Epsilon Archive for Student Projects

Abstract

Orthopaedic disorders are the most common reason for unplanned rest in the performing horse
population. Locomotor disorders which slowly build up to clear lameness might be avoidable with
easy access objective motion measurement devices. An early detection of a disorder affecting the
locomotor apparatus will lead to an early diagnosis and directed treatment to avoid chronic, irreversible damages to the tissues, often caused by long drawn inflammation.
During the last 30 years, biomechanical researchers have established and refined sensitive objective
measures of lameness. Decreased loading of a painful front- or hind limb leads to a vertical motion
asymmetry of the head or pelvis respectively at the trot. These asymmetries can be detected with
high precision and accuracy, but the relevance of small amplitude asymmetries is not fully elucidated
and clear thresholds for where an asymmetry is likely to reflect a painful condition are lacking.
Several studies have investigated the prevalence of motion asymmetries in different horse
populations, revealing that asymmetries above clinically used thresholds are very common, ranging
from 73-90% in mature riding horses, youngsters, endurance horses, standardbred trotters and polo
horses. These high prevalence numbers and the sensitive measurement devices available have raised
the question whether these asymmetries are caused by pain or if it is a question of biological variation of the gait pattern. In the search for the relevance of mild and moderate motion asymmetries,
the relation to a high performing locomotor system is of particular interest. Therefore, studying
horses that are judges to be “fit to compete” for high level events could provide insight.

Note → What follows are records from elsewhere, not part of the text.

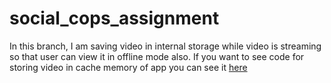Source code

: # social_cops_assignment

In this branch, I am saving video in internal storage while video is streaming so that user can view it in offline mode also. If you want to see code for storing video in cache memory of app you can see it [here](https://github.com/amitiwary999/social_cops_assignment/tree/master)
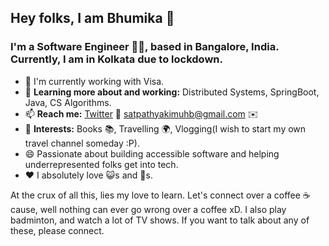 ## Hey folks, I am Bhumika 👋
### I'm a Software Engineer :woman_office_worker:, based in Bangalore, India. Currently, I am in Kolkata due to lockdown.

- 🏢 I'm currently working with Visa.
- 🌱 **Learning more about and working:** Distributed Systems, SpringBoot, Java, CS Algorithms.
- 📫 **Reach me:** [Twitter](https://twitter.com/_bhumika99/) :rabbit2: satpathyakimuhb@gmail.com ✉️
- 💜 **Interests:** Books 📚, Travelling :earth_africa:, Vlogging(I wish to start my own travel channel someday :P).
- 😄 Passionate about building accessible software and helping underrepresented folks get into tech.
- :hearts: I absolutely love :smiley_cat:s and :dog:s. 

At the crux of all this, lies my love to learn. Let's connect over a coffee :coffee: cause, well nothing can ever go wrong over a coffee xD. 
I also play badminton, and watch a lot of TV shows. 
If you want to talk about any of these, please connect.

<!--
**bhumika-satpathy/bhumika-satpathy** is a ✨ _special_ ✨ repository because its `README.md` (this file) appears on your GitHub profile.

Here are some ideas to get you started:

- 🔭 I’m currently working on ...
- 🌱 I’m currently learning ...
- 👯 I’m looking to collaborate on ...
- 🤔 I’m looking for help with ...
- 💬 Ask me about ...
- 📫 How to reach me: ...
- 😄 Pronouns: ...
- ⚡ Fun fact: ...
-->
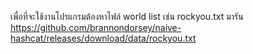 เพื่อที่จะใช้งานโปรแกรมต้องหาไฟล์ world list เช่น rockyou.txt มารัน
https://github.com/brannondorsey/naive-hashcat/releases/download/data/rockyou.txt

The aim of this study was to describe vertical movement symmetry of head and pelvis in eventing
horses as they trotted up during the horse inspection before and during an international FEI long
format eventing competition. The asymmetry was described for horses that passed and did not pass
the inspection. We investigated how the horses responded to the strenuous cross-country section of
the competition by studying if the symmetry changed from the first to the second horse inspection
(before and after cross country). In addition to the description of asymmetries on a group level, we
also evaluated the usability of the mobile phone gait analysis tool, Sleip AI, which was used during
the study.
In total, 58 horses were recorded using a computer vision tool for gait analysis at the horse
inspections at one FEI long format eventing competition. At the first horse inspection, 36% of the
horses showed asymmetry of mild type or more, on one leg or more. In spite of the high exercise
load during the cross country, 52% of the 44 horses presented at the second horse inspection (after
the cross country) improved their total asymmetry, 36% had a worsening/increased total asymmetry
and 11% remained unchanged in their total asymmetry level. No significant difference on a population level was found (p =0.77) using a paired non-parametric test (Wilcoxon signed rank test),
when looking at all the groups, first compared to the second horse inspection. The level of measured
movement asymmetry using the gait analysis app was higher in the horses which were given a nonpass (sent to holding) compared to the ones that were subjectively judged to be fit to compete and
were given a “pass”, but this was not statistically tested due to the low number of horses sent to
holding. Horses that got a straight away “pass” at the first horse inspection (n =53) had a median
asymmetry score of 0.95 for total asymmetry. The runs that generated a “holding” decision (n =5),
had the median score of 2.1 for total asymmetry at the first horse inspection. At the second horse inspection the “pass” (n =42) had a median score of 1.05 and the “holding” (n =2) a median score
of 1.75. Some horses with high degree of asymmetry slipped through the “pass”. Objective gait
analysis can be useful in order to pick these horses out for a second control. We observed that many
of the outliers with a high degree of asymmetry were white/grey-coloured horses. When looking at
the total asymmetry and the outliers in the “pass”-group at the first and second horse inspection 3/5
and 3/3 horses were white coloured. This might indicate white horses are visually more difficult to
assess. A mean of 11.8 trot strides were recorded for the front limbs during the first horse inspection
and 7.4 trot strides for the hind limbs. During the second horse inspection a mean of 12.2 trot strides
were measured for the front limbs and 8.5 for the hind limbs. In order to render a more reliable
interpretation of the gait analysis, more trot steps should be recorded. This could be made possible
if the trot up was longer.
To conclude, around one third of the eventers studied showed mild or more accentuated motion
asymmetry at the day of the competition and surprisingly, the majority of this group of eventers
improved their total motion asymmetry after the cross country. The mobile phone gait analysis
application seemed to be a useful decision-tool for gait screening, but the horses should be trotted
more strides in order to improve the reliability of the motion analysis.